--- start EXCERPTED TEXT ---
Rembrandt van Rijn (1606–1669)
REMBRANDT VAN RIJN (1606–1669)
REMBRANDT VAN RIJN (1606–1669), Dutch artist. Known for his portraits, history paintings, and graphic works that display an affecting empathy for his subjects, Rembrandt Harmensz van Rijn was born on 15 July 1606 in the university town of Leiden. The ninth child of a baker's daughter and the well-to-do owner of a malt mill, "De Rijn," the young Rembrandt must have attended the local Latin school because on 20 May 1620, at the age of 14, he enrolled at Leiden University, where he remained for only a short time. Rembrandt may have started his artistic studies with a Leiden painter unknown to us today. Between 1619 and 1622 he began a three-year apprenticeship with Jacob Isaacsz van Swanenburgh (1571–1638) whose painted scenes of hell left no trace in the work of his famous pupil. In 1623 or 1624 Rembrandt moved to Amsterdam to study with Pieter Lastman (1583–1633), the city's leading history painter. After about six months Rembrandt left Lastman's studio and, rather than travel and study in Italy (as had van Swanenburgh, Lastman, and many of his fellow artists), he returned to Leiden as a master and probably moved into the studio of another Lastman pupil, Jan Lievens (1607–1674). Here Rembrandt began examining his face and emotional expression in painted and etched self-portraits and produced a series of small-scale history paintings in whose choice of subject matter and composition one can see both the influence of Lastman and an artistic dialogue with Lievens.
--- end EXCERPTED TEXT ---
--- start ENTRIES ---
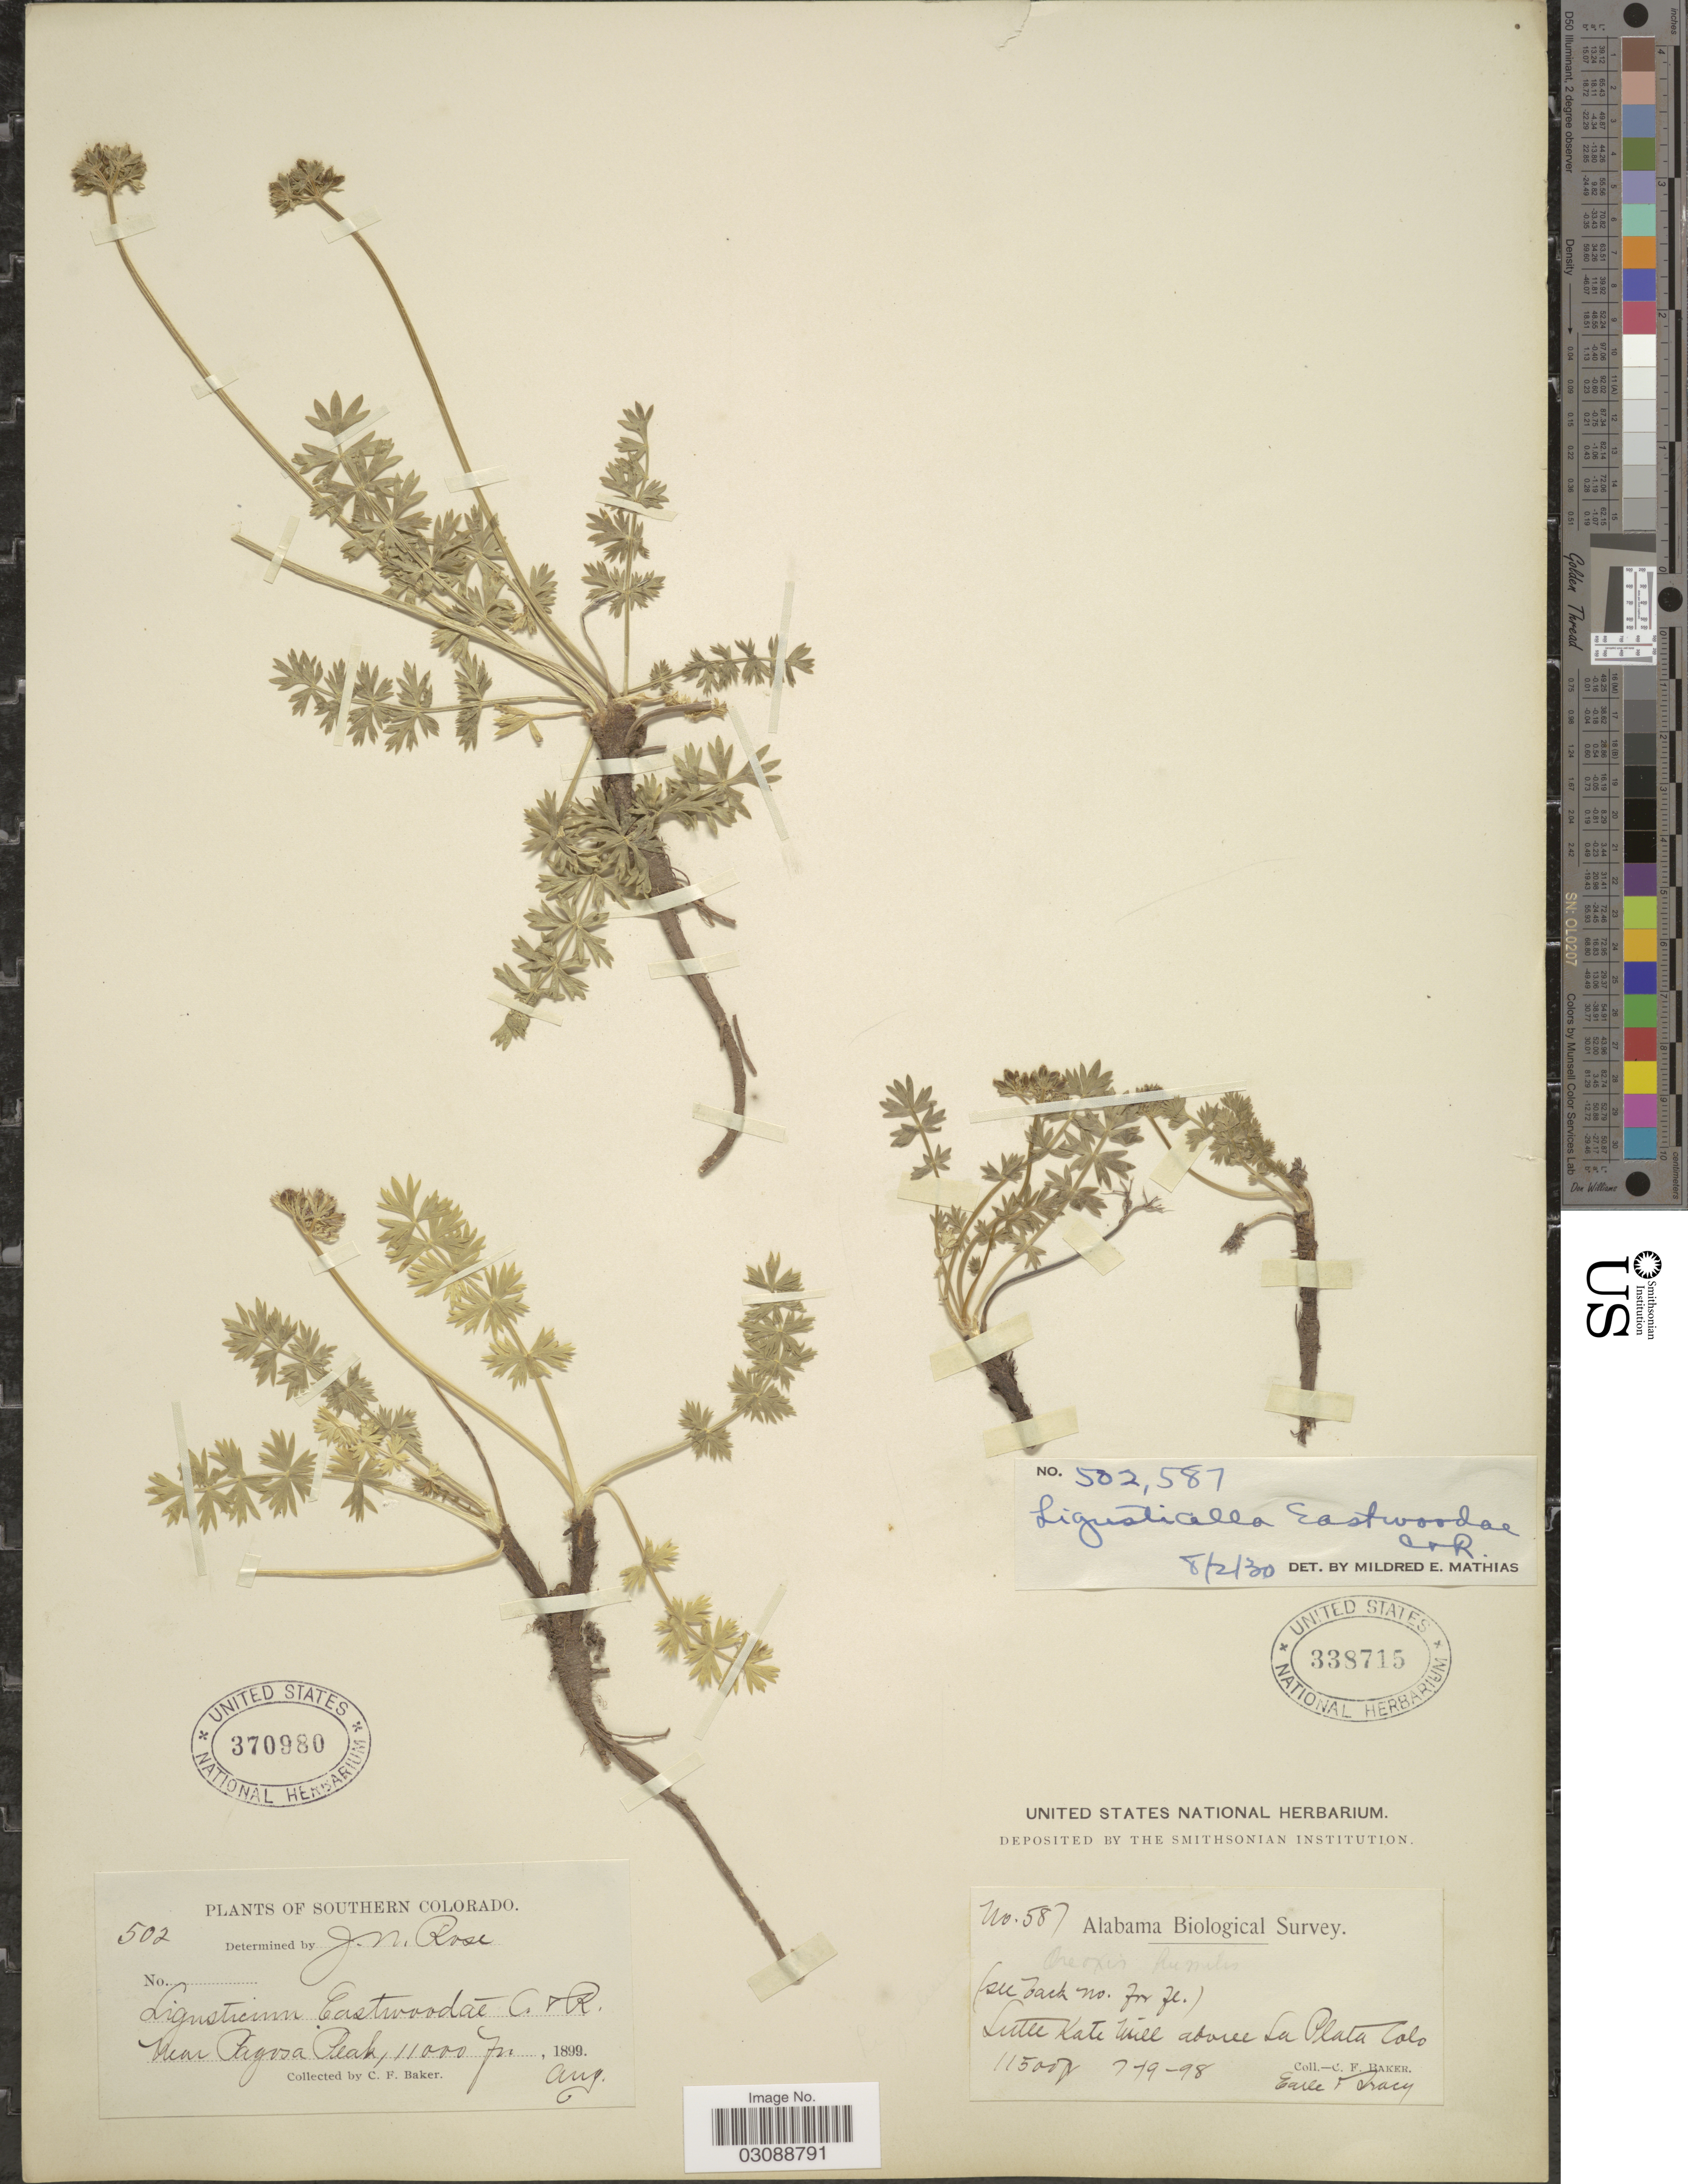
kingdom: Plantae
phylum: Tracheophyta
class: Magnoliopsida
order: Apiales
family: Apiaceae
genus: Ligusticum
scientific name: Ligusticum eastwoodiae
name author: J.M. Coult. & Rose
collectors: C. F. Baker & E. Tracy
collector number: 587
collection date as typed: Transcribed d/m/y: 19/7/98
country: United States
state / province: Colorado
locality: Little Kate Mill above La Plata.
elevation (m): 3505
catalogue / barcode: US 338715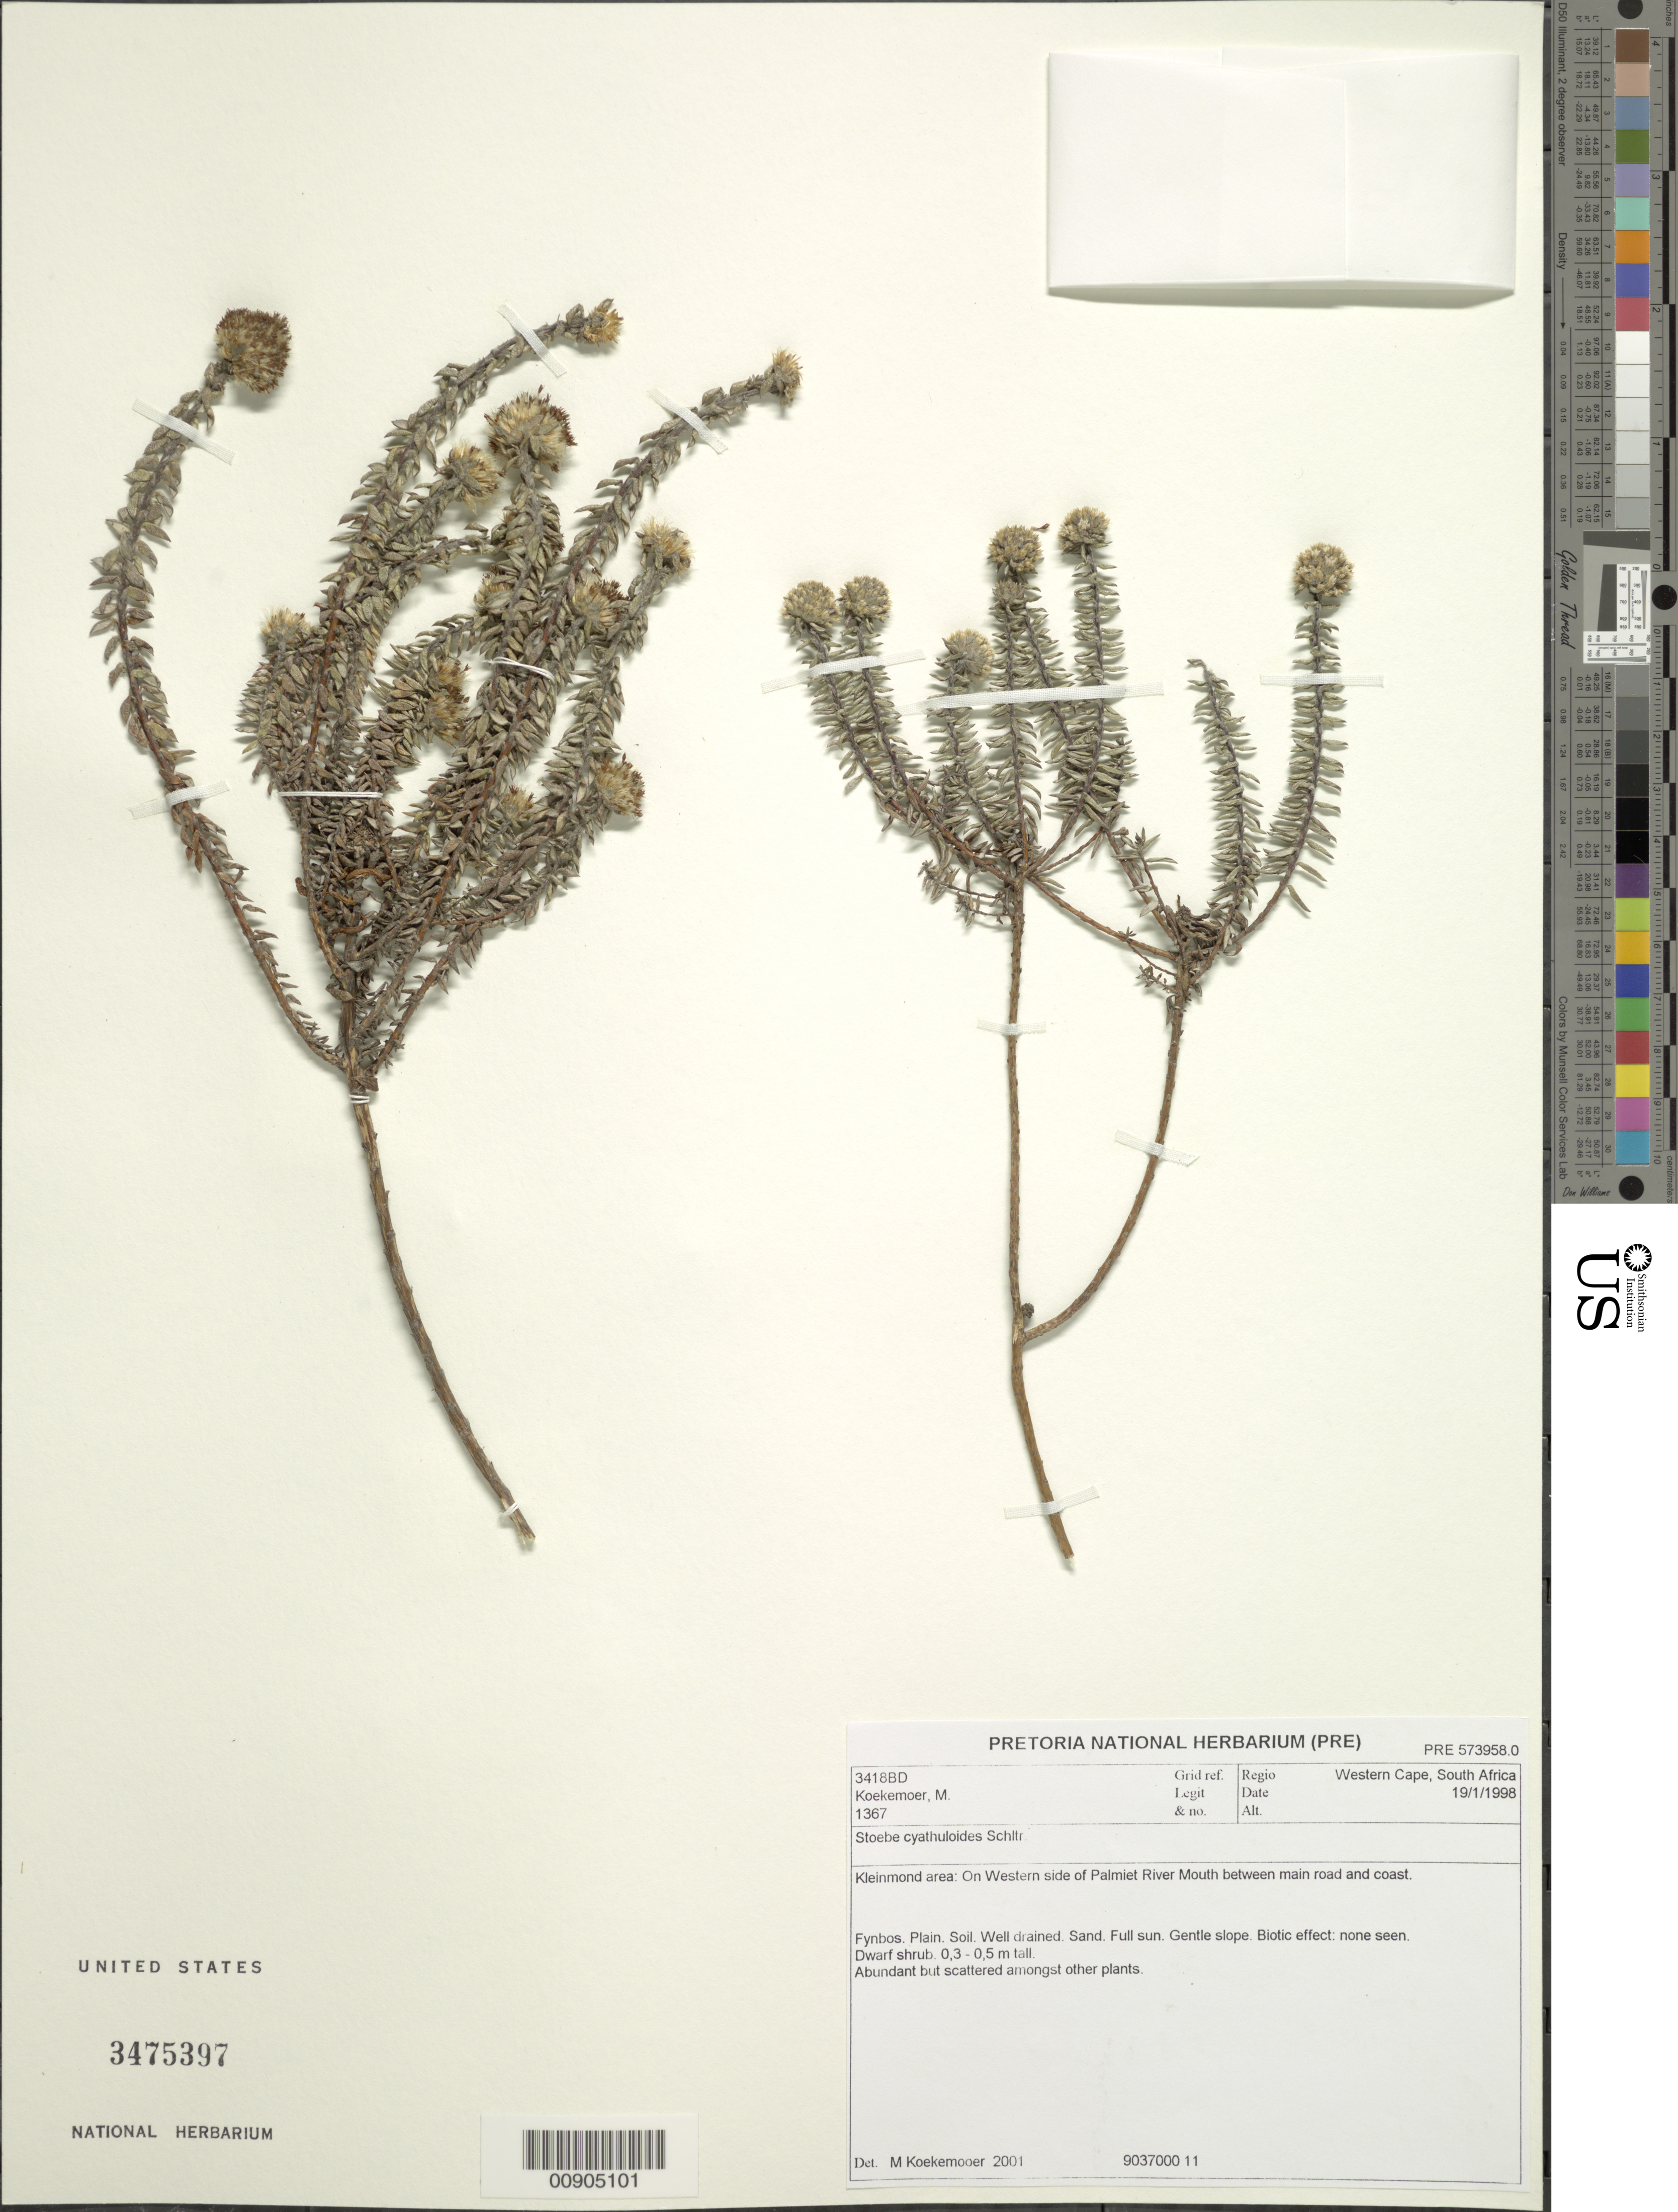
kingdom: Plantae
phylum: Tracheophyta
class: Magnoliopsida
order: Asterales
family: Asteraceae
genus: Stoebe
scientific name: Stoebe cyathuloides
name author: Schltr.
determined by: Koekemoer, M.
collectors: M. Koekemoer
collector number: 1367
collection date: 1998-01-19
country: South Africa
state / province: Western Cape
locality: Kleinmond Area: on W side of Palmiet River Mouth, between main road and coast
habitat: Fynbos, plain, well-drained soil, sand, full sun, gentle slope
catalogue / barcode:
--- end ENTRIES ---
AIM:
Continue the biography of Rembrandt from its last sentence.

WRITTEN ANSWER:
REMBRANDT'S EMERGING STYLE
Rembrandt's earliest known dated painting, The Stoning of St. Stephen (1625; Musée des Beaux-Arts, Lyon), recalls the horizontal format and dramatic gestures of Lastman's work. It also shows evidence of his own emerging artistic qualities, including a greater focus on the central subject and a variety of emotional responses to an event. In his early twenties Rembrandt came to the attention of Constantijn Huygens, the influential secretary to Frederik Hendrik, prince of Orange. Huygens praised the dramatic emotional tenor of his Repentant Judas Returning the Thirty Pieces of Silver (1629; private collection, England). Over the course of the following decade he received through Huygens a number of commissions from Prince Frederick Hendrick, including a portrait of the prince's wife and a series of Christ's Passion.
EARLY YEARS IN AMSTERDAM
By about 1631 Rembrandt had begun receiving portrait commissions from prominent Amsterdam citizens, and in 1632 he moved to the thriving metropolis. As exemplified in the single-figured Nicholas Ruts (1631; Frick Collection, New York) and the Anatomy Lesson of Dr. Nicolaes Tulp (1632; Mauritshuis, The Hague), these works transformed the portrait tradition by displaying figures caught in actions that imply an inner life of thought and feeling. Rembrandt's history paintings from this period similarly show motion and psychological drama, from his lyrical Danaë welcoming Jupiter as a shower of golden light (c. 1636 and early 1640s; The Hermitage, St. Petersburg) to the high theatricality of The Blinding of Samson (1636; Städelsches Kunstinstitut, Frankfurt) that depicts the gruesome moment a dagger is plunged into Samson's eye.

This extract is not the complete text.